> EXERCISE AIM
Copy all of the data below without altering a single line.

> INFORMATION SUPPLIED
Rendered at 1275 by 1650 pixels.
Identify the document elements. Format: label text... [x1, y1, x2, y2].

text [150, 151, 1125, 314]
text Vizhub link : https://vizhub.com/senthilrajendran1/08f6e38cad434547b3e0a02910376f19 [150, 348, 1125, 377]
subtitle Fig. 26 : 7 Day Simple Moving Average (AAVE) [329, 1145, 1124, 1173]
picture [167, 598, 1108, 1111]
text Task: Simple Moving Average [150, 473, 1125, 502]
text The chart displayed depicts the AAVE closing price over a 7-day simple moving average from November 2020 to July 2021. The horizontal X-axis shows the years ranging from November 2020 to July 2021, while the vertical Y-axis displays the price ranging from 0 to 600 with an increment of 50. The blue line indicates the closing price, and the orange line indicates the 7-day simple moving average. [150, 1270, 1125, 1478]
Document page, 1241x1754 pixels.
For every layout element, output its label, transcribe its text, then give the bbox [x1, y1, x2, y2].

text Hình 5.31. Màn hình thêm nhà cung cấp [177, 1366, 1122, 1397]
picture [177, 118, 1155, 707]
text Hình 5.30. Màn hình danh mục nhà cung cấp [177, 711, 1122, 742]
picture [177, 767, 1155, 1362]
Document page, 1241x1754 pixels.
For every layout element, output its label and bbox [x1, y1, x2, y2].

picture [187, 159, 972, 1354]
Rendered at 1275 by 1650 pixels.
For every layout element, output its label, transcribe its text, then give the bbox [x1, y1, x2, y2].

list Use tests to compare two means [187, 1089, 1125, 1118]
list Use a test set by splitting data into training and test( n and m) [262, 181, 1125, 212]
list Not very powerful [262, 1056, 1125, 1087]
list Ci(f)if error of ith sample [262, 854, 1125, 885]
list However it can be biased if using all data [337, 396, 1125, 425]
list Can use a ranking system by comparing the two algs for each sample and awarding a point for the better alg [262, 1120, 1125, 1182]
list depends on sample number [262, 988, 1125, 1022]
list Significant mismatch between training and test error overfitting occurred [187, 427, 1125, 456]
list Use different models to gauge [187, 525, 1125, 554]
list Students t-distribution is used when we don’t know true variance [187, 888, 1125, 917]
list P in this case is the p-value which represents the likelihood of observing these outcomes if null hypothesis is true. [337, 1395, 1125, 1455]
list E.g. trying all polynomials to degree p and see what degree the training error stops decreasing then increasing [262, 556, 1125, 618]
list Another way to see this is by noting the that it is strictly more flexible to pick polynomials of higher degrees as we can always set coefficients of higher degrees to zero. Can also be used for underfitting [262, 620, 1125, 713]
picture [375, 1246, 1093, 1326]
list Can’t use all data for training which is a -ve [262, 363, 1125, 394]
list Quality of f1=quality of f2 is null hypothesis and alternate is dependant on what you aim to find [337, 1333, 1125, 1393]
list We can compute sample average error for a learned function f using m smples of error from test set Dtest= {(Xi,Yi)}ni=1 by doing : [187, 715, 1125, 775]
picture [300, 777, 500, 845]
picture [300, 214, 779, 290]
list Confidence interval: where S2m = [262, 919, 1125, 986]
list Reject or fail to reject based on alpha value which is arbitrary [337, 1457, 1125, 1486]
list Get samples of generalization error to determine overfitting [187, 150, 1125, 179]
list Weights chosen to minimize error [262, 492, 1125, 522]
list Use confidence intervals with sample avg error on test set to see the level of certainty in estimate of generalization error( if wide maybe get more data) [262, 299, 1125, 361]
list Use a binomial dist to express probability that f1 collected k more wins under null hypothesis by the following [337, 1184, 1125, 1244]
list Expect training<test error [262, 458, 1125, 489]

> ANSWER TO THIS PROBLEM
Rendered at 1275 by 1650 pixels.
Identify the document elements. Format: label text... [x1, y1, x2, y2].

text [150, 151, 1125, 314]
text Vizhub link : https://vizhub.com/senthilrajendran1/08f6e38cad434547b3e0a02910376f19 [150, 348, 1125, 377]
subtitle Fig. 26 : 7 Day Simple Moving Average (AAVE) [329, 1145, 1124, 1173]
picture [167, 598, 1108, 1111]
text Task: Simple Moving Average [150, 473, 1125, 502]
text The chart displayed depicts the AAVE closing price over a 7-day simple moving average from November 2020 to July 2021. The horizontal X-axis shows the years ranging from November 2020 to July 2021, while the vertical Y-axis displays the price ranging from 0 to 600 with an increment of 50. The blue line indicates the closing price, and the orange line indicates the 7-day simple moving average. [150, 1270, 1125, 1478]
Document page, 1241x1754 pixels.
For every layout element, output its label, transcribe its text, then give the bbox [x1, y1, x2, y2].

text Hình 5.31. Màn hình thêm nhà cung cấp [177, 1366, 1122, 1397]
picture [177, 118, 1155, 707]
text Hình 5.30. Màn hình danh mục nhà cung cấp [177, 711, 1122, 742]
picture [177, 767, 1155, 1362]
Document page, 1241x1754 pixels.
For every layout element, output its label and bbox [x1, y1, x2, y2].

picture [187, 159, 972, 1354]
Rendered at 1275 by 1650 pixels.
For every layout element, output its label, transcribe its text, then give the bbox [x1, y1, x2, y2].

list Use tests to compare two means [187, 1089, 1125, 1118]
list Use a test set by splitting data into training and test( n and m) [262, 181, 1125, 212]
list Not very powerful [262, 1056, 1125, 1087]
list Ci(f)if error of ith sample [262, 854, 1125, 885]
list However it can be biased if using all data [337, 396, 1125, 425]
list Can use a ranking system by comparing the two algs for each sample and awarding a point for the better alg [262, 1120, 1125, 1182]
list depends on sample number [262, 988, 1125, 1022]
list Significant mismatch between training and test error overfitting occurred [187, 427, 1125, 456]
list Use different models to gauge [187, 525, 1125, 554]
list Students t-distribution is used when we don’t know true variance [187, 888, 1125, 917]
list P in this case is the p-value which represents the likelihood of observing these outcomes if null hypothesis is true. [337, 1395, 1125, 1455]
list E.g. trying all polynomials to degree p and see what degree the training error stops decreasing then increasing [262, 556, 1125, 618]
list Another way to see this is by noting the that it is strictly more flexible to pick polynomials of higher degrees as we can always set coefficients of higher degrees to zero. Can also be used for underfitting [262, 620, 1125, 713]
picture [375, 1246, 1093, 1326]
list Can’t use all data for training which is a -ve [262, 363, 1125, 394]
list Quality of f1=quality of f2 is null hypothesis and alternate is dependant on what you aim to find [337, 1333, 1125, 1393]
list We can compute sample average error for a learned function f using m smples of error from test set Dtest= {(Xi,Yi)}ni=1 by doing : [187, 715, 1125, 775]
picture [300, 777, 500, 845]
picture [300, 214, 779, 290]
list Confidence interval: where S2m = [262, 919, 1125, 986]
list Reject or fail to reject based on alpha value which is arbitrary [337, 1457, 1125, 1486]
list Get samples of generalization error to determine overfitting [187, 150, 1125, 179]
list Weights chosen to minimize error [262, 492, 1125, 522]
list Use confidence intervals with sample avg error on test set to see the level of certainty in estimate of generalization error( if wide maybe get more data) [262, 299, 1125, 361]
list Use a binomial dist to express probability that f1 collected k more wins under null hypothesis by the following [337, 1184, 1125, 1244]
list Expect training<test error [262, 458, 1125, 489]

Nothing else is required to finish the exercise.